Stored data:
##############################
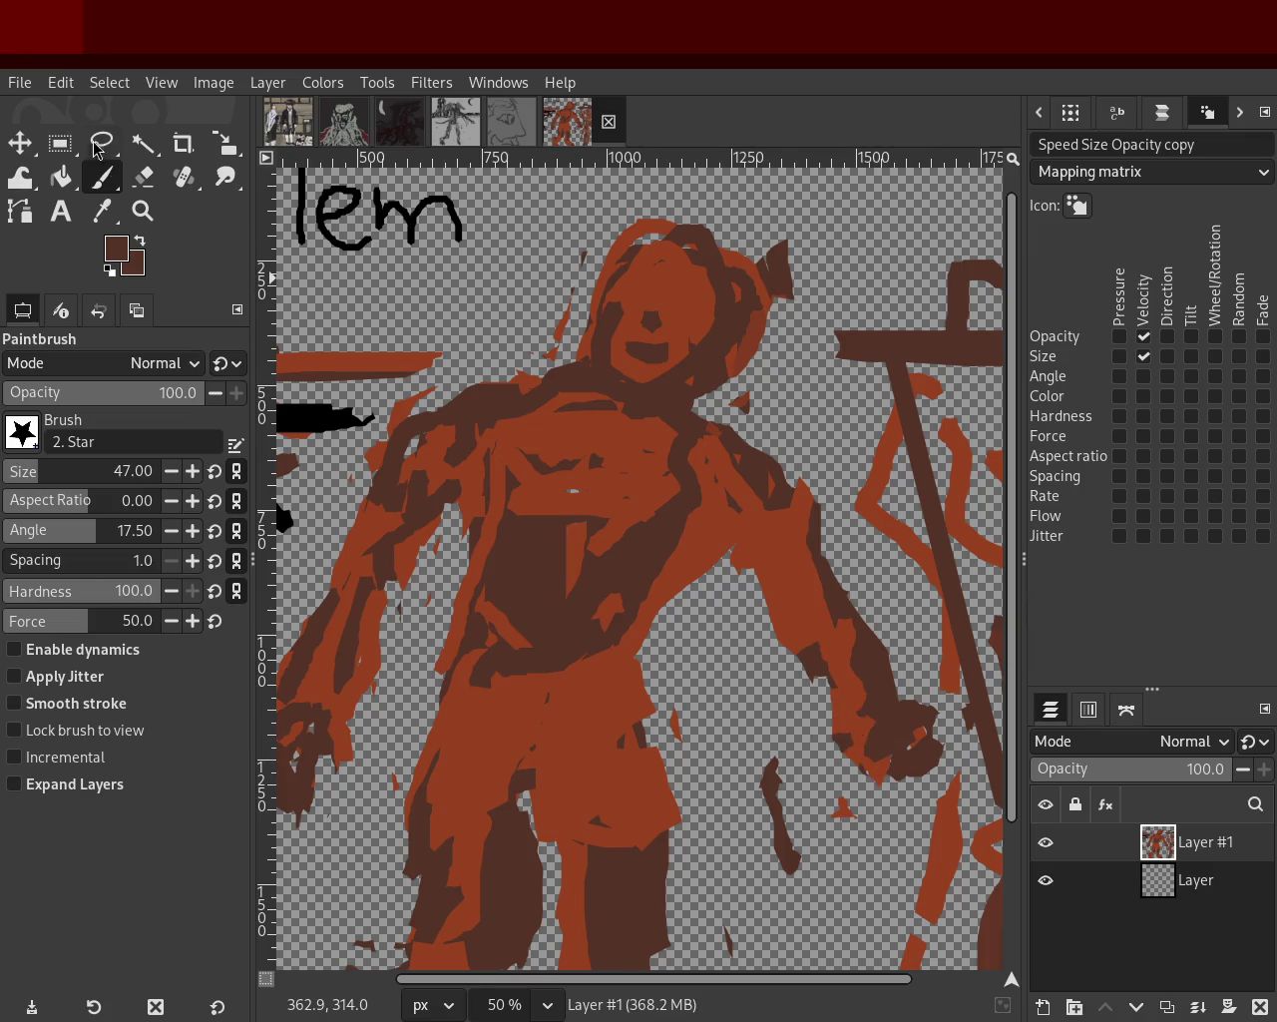
click(143, 177)
mouse_move(814, 684)
mouse_down()
mouse_move(871, 776)
mouse_move(840, 714)
mouse_move(887, 846)
mouse_up()
key(ctrl+z)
##############################
▸ **EXERCISE GOAL**
All of the records need to be reproduced exactly, with each picture omitted.

▸ **SOLUTION BELOW**
click(143, 177)
mouse_move(814, 684)
mouse_down()
mouse_move(871, 776)
mouse_move(840, 714)
mouse_move(887, 846)
mouse_up()
key(ctrl+z)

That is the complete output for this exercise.